魔王シロリア王国ナウ
それはエマリカ王国の隣国、シロリア王国のとある科学者の寝室。
月の無い深夜。
スッ
音もなくその科学者の寝室に忍び込んだ魔王は、ベットでイビキをかいているダニール・ダーシュコワの側に立った。
そしてしゃがみこみ、ダニールの耳元に顔を寄せ、こしょこしょと何かを囁く。
囁き終わるとその場から離れ、部屋を出て針金を鍵穴に挿し、入る前と同じ様に鍵をかけた。
ダニールという科学者はシロリア王国の王専属科学者の一人である。
だが、最近はこれといった発見が無く、王専属科学者の地位が脅かされていた。
シロリアでの王専属科学者は高収入の給料と税金免状権、奴隷所有権、多妻多夫権等あらゆる特権を持つことができる。
また、王専属科学者専用の一戸建ての家が無料で与えられる。
しかしその一方で国の中枢を知ることとなる為、王専属科学者の権利を剥奪されることはイコール死刑と同じ意味を持つ。
王専属科学者の人数は国で定められており、しかもダニールは年長者。今年で63歳。
国としては年寄りで大した成果を出さなくなってきたダニールよりも、若くて成果を出している者に王専属科学者の地位をあげたいと思っている。

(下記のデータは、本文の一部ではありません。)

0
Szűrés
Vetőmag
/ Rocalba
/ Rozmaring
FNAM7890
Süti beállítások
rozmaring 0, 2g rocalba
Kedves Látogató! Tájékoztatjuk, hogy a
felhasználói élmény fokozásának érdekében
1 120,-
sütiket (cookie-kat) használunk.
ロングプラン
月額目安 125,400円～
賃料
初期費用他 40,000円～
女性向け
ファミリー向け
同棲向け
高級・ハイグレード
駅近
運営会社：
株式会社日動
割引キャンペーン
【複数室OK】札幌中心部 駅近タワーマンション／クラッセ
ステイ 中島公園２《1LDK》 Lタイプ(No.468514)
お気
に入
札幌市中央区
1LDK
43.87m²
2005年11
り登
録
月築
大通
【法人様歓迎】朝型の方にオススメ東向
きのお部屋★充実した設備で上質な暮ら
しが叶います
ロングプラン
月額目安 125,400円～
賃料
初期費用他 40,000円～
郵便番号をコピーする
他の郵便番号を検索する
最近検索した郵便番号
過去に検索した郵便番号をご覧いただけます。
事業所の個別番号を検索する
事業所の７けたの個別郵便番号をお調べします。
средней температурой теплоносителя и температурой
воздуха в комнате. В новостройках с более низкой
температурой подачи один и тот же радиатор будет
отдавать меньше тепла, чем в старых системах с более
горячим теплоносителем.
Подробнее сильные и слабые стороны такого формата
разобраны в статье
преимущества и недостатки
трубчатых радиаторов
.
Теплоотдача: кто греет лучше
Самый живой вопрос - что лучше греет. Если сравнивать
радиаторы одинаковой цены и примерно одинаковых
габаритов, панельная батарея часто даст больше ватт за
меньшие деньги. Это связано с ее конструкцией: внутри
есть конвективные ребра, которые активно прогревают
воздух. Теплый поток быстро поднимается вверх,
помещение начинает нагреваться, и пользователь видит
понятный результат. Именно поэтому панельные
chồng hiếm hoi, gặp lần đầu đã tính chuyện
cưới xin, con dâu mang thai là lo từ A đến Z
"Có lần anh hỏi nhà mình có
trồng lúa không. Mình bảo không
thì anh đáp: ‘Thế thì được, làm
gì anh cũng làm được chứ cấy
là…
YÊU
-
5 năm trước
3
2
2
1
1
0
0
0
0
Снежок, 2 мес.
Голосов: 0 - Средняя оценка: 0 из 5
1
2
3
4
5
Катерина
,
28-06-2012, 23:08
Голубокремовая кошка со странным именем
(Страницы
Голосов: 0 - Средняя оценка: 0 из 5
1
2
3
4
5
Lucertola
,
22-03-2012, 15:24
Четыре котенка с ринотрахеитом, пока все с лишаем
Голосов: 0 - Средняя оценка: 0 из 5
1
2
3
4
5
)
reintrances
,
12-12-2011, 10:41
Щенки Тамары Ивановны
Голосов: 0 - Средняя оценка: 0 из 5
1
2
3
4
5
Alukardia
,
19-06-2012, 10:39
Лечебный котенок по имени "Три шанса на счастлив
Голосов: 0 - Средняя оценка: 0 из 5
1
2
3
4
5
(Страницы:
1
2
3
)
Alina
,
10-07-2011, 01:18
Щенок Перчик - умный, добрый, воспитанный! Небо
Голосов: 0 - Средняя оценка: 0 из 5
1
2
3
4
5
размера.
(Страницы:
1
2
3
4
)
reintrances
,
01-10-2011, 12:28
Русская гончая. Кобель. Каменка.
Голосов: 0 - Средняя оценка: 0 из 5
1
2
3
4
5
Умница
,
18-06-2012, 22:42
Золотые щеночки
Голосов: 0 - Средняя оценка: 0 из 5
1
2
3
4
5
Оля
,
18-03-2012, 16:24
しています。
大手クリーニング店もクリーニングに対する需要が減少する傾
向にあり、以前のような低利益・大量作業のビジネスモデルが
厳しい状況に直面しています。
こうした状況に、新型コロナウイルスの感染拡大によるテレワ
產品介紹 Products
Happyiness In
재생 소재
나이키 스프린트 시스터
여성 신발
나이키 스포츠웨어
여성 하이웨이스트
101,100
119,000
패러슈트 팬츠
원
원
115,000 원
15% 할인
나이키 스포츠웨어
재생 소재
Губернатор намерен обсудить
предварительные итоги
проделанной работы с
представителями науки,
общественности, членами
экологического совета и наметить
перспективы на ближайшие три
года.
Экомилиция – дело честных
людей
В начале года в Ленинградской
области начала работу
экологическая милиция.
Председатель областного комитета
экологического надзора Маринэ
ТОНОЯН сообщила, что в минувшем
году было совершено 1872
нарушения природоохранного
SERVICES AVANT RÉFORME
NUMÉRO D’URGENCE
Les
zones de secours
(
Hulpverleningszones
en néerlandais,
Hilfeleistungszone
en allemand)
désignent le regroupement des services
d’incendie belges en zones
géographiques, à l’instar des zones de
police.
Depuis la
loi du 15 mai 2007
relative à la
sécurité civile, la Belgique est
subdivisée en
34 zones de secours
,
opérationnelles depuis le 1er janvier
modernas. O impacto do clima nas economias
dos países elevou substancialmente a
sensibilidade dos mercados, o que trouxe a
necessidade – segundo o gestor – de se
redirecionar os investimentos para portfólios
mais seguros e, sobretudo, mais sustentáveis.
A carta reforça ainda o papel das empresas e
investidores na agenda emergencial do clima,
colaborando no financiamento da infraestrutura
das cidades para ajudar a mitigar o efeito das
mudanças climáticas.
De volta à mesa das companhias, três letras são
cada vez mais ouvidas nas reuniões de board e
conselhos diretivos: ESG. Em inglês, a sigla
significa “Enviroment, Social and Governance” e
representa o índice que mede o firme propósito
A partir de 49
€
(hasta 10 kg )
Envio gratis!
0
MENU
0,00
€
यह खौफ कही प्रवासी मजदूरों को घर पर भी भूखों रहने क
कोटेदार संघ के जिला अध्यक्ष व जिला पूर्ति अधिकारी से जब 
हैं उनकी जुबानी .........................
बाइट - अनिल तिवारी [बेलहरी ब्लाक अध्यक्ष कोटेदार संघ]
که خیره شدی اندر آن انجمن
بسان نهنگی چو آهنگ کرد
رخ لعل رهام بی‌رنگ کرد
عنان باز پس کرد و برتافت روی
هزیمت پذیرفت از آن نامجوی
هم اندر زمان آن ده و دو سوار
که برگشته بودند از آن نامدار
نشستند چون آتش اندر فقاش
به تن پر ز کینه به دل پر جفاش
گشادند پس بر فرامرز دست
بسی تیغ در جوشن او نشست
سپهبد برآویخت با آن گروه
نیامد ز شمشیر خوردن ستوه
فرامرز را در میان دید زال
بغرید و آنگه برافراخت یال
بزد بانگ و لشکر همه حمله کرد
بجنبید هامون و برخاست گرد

その事に一番危機感を抱いているのは他ならない、ダニール自身だった。
魔王としてはこれからの作戦にとって、ダニールはもっとも適した人材だ。
囁き終わり、ダニールの部屋から出た魔王はこっそりと自室へと戻った。
ダニールには研究員の助手がいる。
魔王は今その1人として働いていた。
かつては何十人も研究員の助手を抱えていたダニールではあったが、王専属科学者の地位が揺らぎつつある今では魔王も入れて3人しかいない。
その為、魔王は今トーマスという戸籍で簡単に雇われている。
「はぁ、これ毎晩やらなくちゃならないのよねぇ。」
ゆっくりと自分のベットに座る。
王専属科学者専用の一軒家の屋根裏部屋。今の魔王はそこに住んでいる。
因みに家には専用の研究室も併設されている。
魔王がわざわざ鼾をかき始めるタイミングを見計らい部屋に忍び込む、という面倒くさい事をするのにも訳がある。
鼾が出る時とは浅い眠りの時。ここで囁けば自ずと言ったことを脳が覚えるだろう。
「はぁ、夜寝ないとお肌が荒れるのよねぇ。これで早めに閃いてくれたらいいんだけど。」
計画の進行と自分のお肌が気になる魔王であった。